I’ve seen extreme levels of deprivation in most cities and towns in the developing world. It is often most pronounced in urban centres experiencing the most dramatic improvements in prosperity, such as Nairobi (recently ranked the second worst city to live in) and Mumbai. Mumbai, which is on track to become the world’s biggest city, is home around 6 million slum dwellers – half of the city's population – many of whom live in the shadow of some of the world’s most expensive new apartments.
But slums exist even in the heart of Europe. The largest, Canada Real Galiana on Madrid’s borders, is home to 40,000 people, with rampant poverty and infrastructure as poor as in any developing world shantytown.
Seeds of hope
Globally, there are over 1 billion slum dwellers in informal housing. By 2030, one in four people will be an urban squatter, rising to one in three by 2050, according to United Nations predictions.

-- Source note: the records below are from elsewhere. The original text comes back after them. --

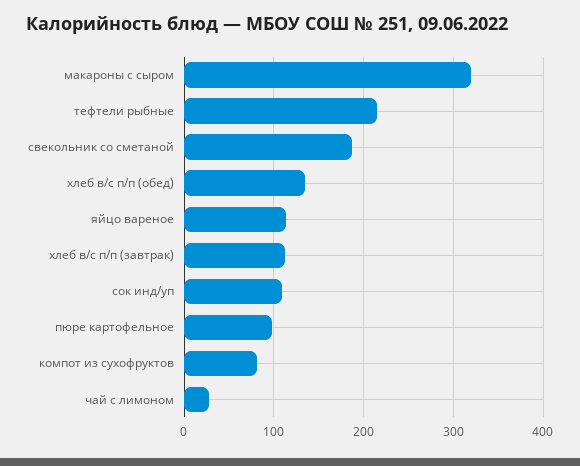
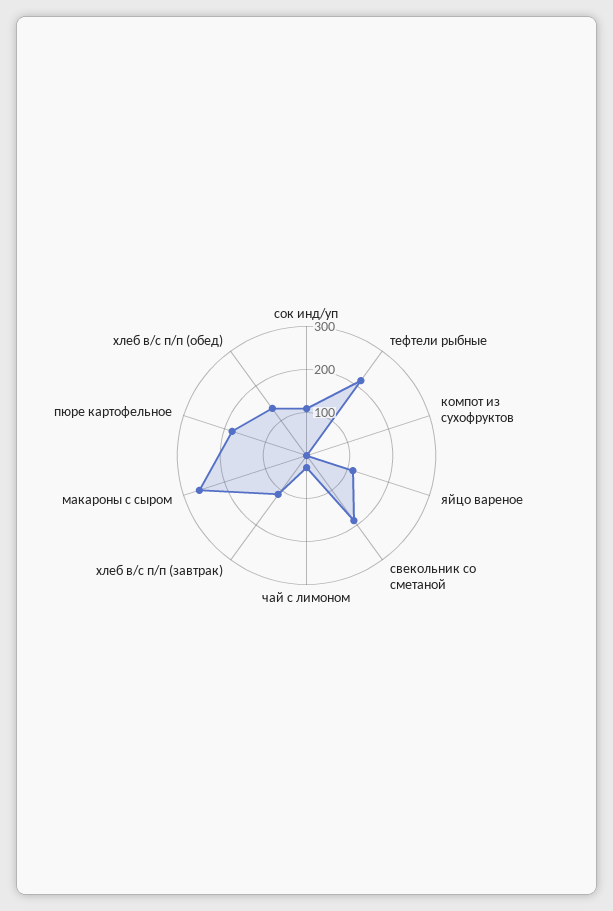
  {
-   "макароны с сыром": 320,
+   "макароны с сыром": 260,
    "тефтели рыбные": 220,
    "свекольник со сметаной": 190,
    "хлеб в/с п/п (обед)": 140,
    "яйцо вареное": 110,
    "хлеб в/с п/п (завтрак)": 110,
    "сок инд/уп": 110,
-   "пюре картофельное": 100,
+   "пюре картофельное": 180,
-   "компот из сухофруктов": 80,
+   "компот из сухофруктов": 0,
    "чай с лимоном": 30
  }

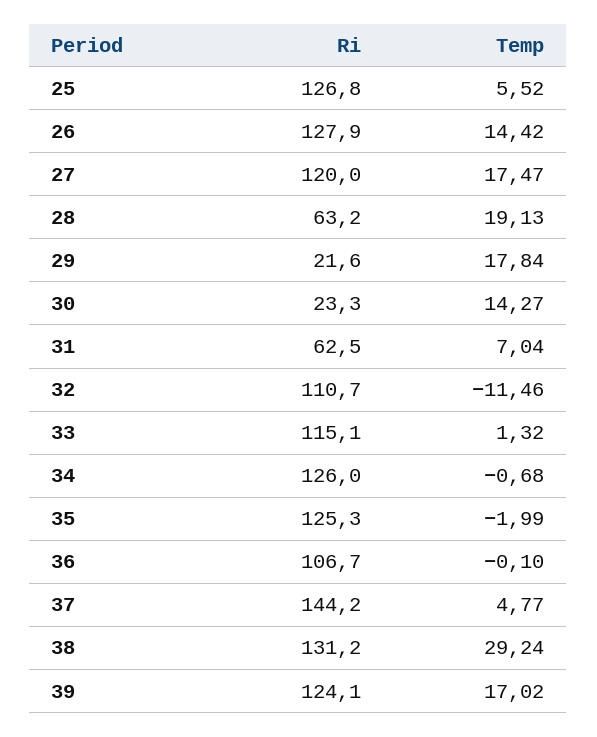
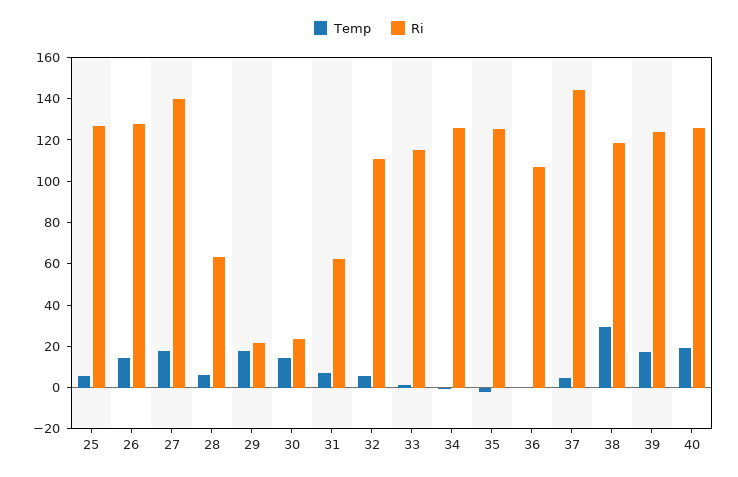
  {
    "Ri": {
      "25": 126.8,
      "26": 127.9,
-     "27": 120,
+     "27": 140,
      "28": 63.2,
      "29": 21.6,
      "30": 23.3,
      "31": 62.5,
      "32": 110.7,
      "33": 115.1,
      "34": 126,
      "35": 125.3,
      "36": 106.7,
      "37": 144.2,
-     "38": 131.2,
+     "38": 120,
-     "39": 124.1
+     "39": 124.1,
+     "40": 125
    },
    "Temp": {
      "25": 5.52,
      "26": 14.42,
      "27": 17.47,
-     "28": 19.13,
+     "28": 5,
      "29": 17.84,
      "30": 14.27,
      "31": 7.04,
-     "32": -11.46,
+     "32": 5,
      "33": 1.32,
      "34": -0.68,
      "35": -1.99,
      "36": -0.1,
      "37": 4.77,
      "38": 29.24,
-     "39": 17.02
+     "39": 17.02,
+     "40": 20
    }
  }

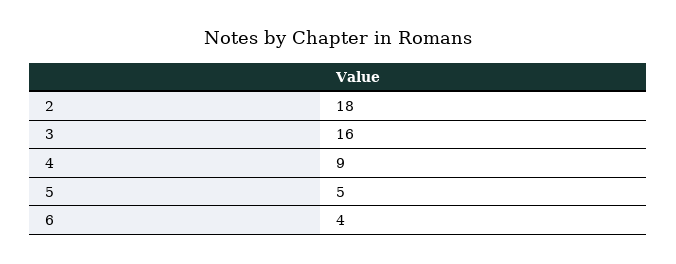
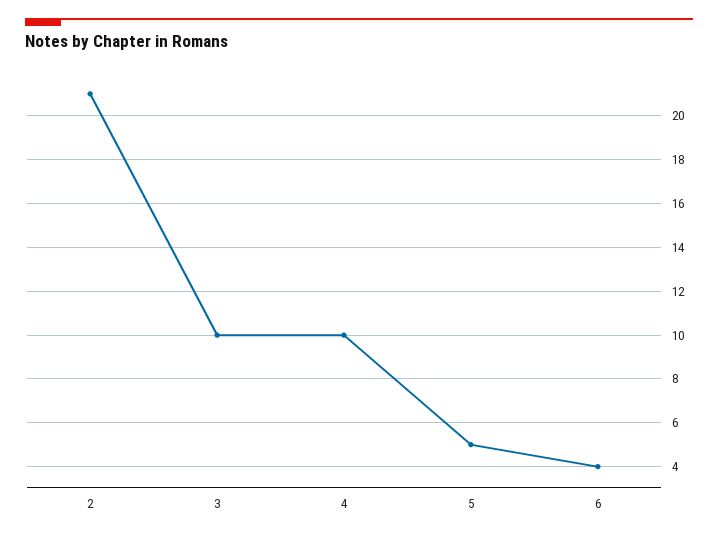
  {
-   "2": 18,
+   "2": 21,
-   "3": 16,
+   "3": 10,
-   "4": 9,
+   "4": 10,
    "5": 5,
    "6": 4
  }

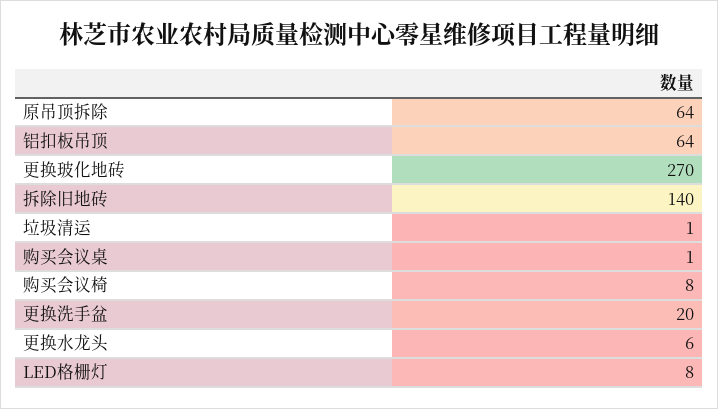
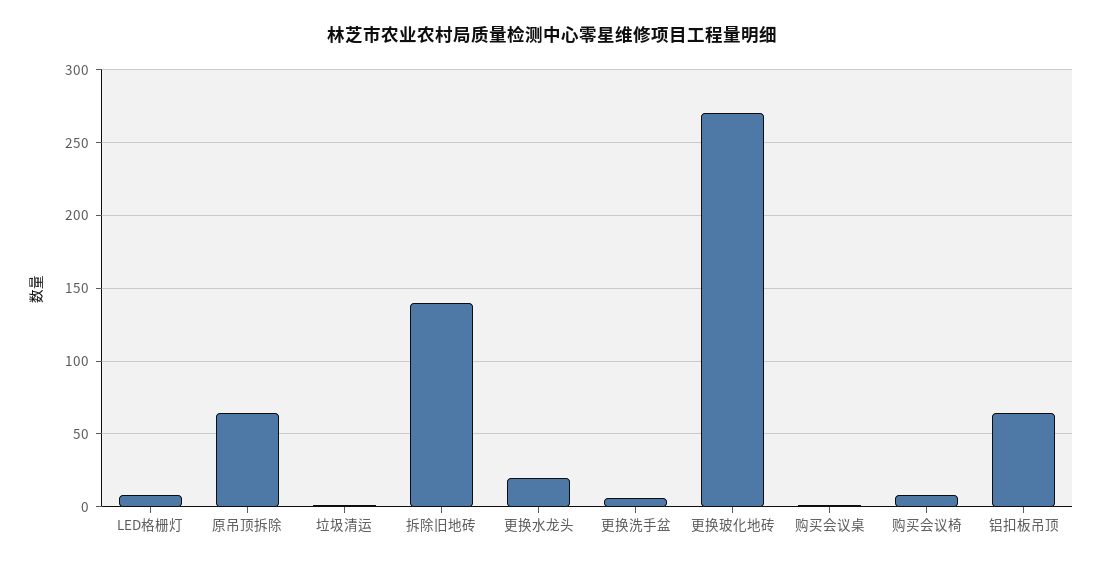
  {
    "原吊顶拆除": 64,
    "铝扣板吊顶": 64,
    "更换玻化地砖": 270,
    "拆除旧地砖": 140,
    "垃圾清运": 1,
    "购买会议桌": 1,
    "购买会议椅": 8,
-   "更换洗手盆": 20,
+   "更换洗手盆": 5,
-   "更换水龙头": 6,
+   "更换水龙头": 20,
    "LED格栅灯": 8
  }

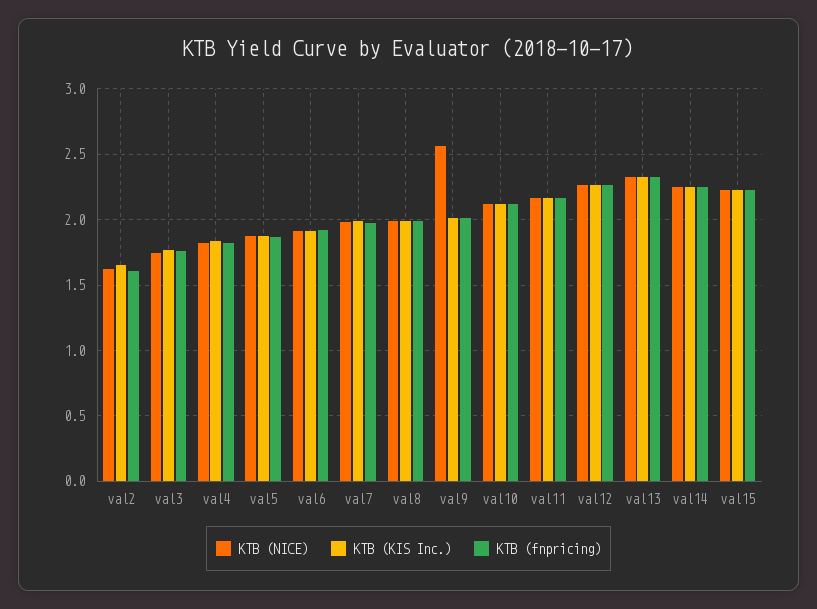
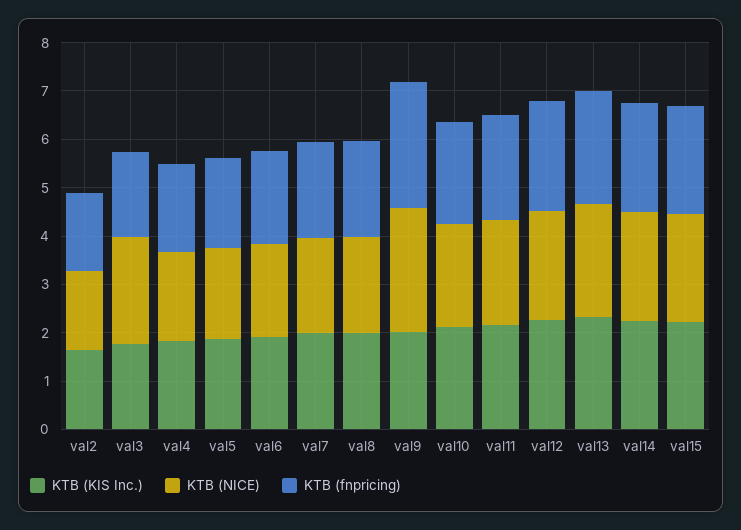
  {
    "KTB (NICE)": {
      "val2": 1.6,
-     "val3": 1.75,
+     "val3": 2.2,
      "val4": 1.8,
      "val5": 1.85,
      "val6": 1.9,
      "val7": 2,
      "val8": 2,
      "val9": 2.55,
      "val10": 2.1,
      "val11": 2.15,
      "val12": 2.25,
      "val13": 2.35,
      "val14": 2.25,
      "val15": 2.25
    },
    "KTB (KIS Inc.)": {
      "val2": 1.65,
      "val3": 1.75,
      "val4": 1.85,
      "val5": 1.9,
      "val6": 1.9,
      "val7": 2,
      "val8": 2,
      "val9": 2,
      "val10": 2.1,
      "val11": 2.15,
      "val12": 2.25,
      "val13": 2.35,
      "val14": 2.25,
      "val15": 2.25
    },
    "KTB (fnpricing)": {
      "val2": 1.6,
      "val3": 1.75,
      "val4": 1.8,
      "val5": 1.85,
      "val6": 1.95,
      "val7": 2,
      "val8": 2,
-     "val9": 2,
+     "val9": 2.6,
      "val10": 2.1,
      "val11": 2.15,
      "val12": 2.25,
      "val13": 2.35,
      "val14": 2.25,
      "val15": 2.25
    }
  }

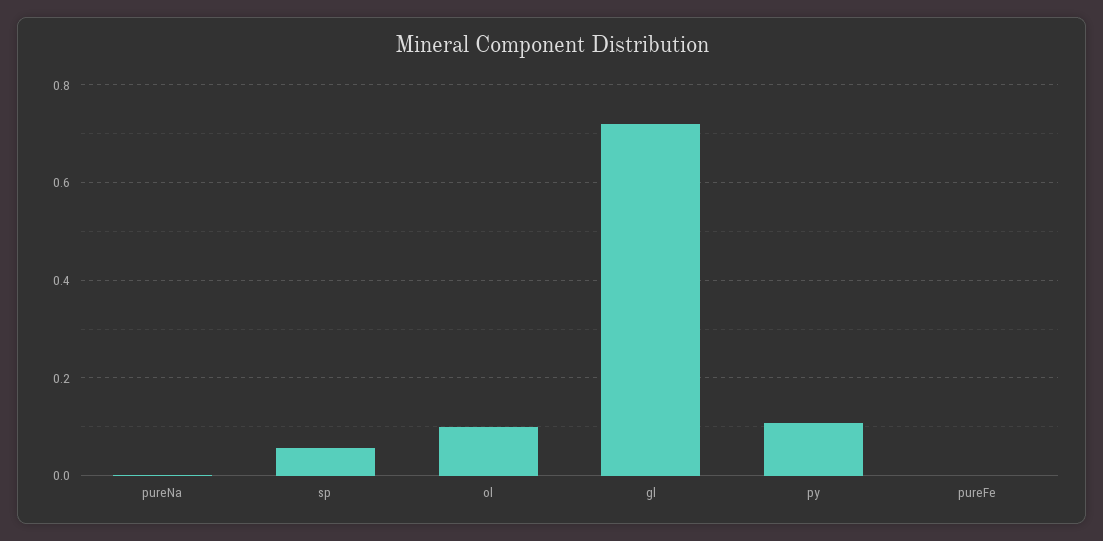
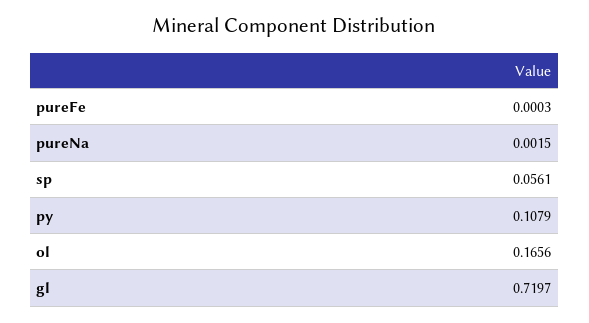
  {
    "pureNa": 0.0015,
    "sp": 0.0561,
-   "ol": 0.1,
+   "ol": 0.1656,
    "gl": 0.7197,
    "py": 0.1079,
    "pureFe": 0.0003
  }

But although scenes of squalor, accumulation of rubbish and polluted waters look like destitution, slums are rich seedlings for the vibrant cities of the future. Many of today’s established capitals, including London and New York, launched from similar embryonic beginnings. A few minutes in many of the shantytowns of Africa, Asia or Latin America reveals a bustling, informal labour market of street stalls, repair shops, barbers, ad hoc cinemas, and all manner of enterprise.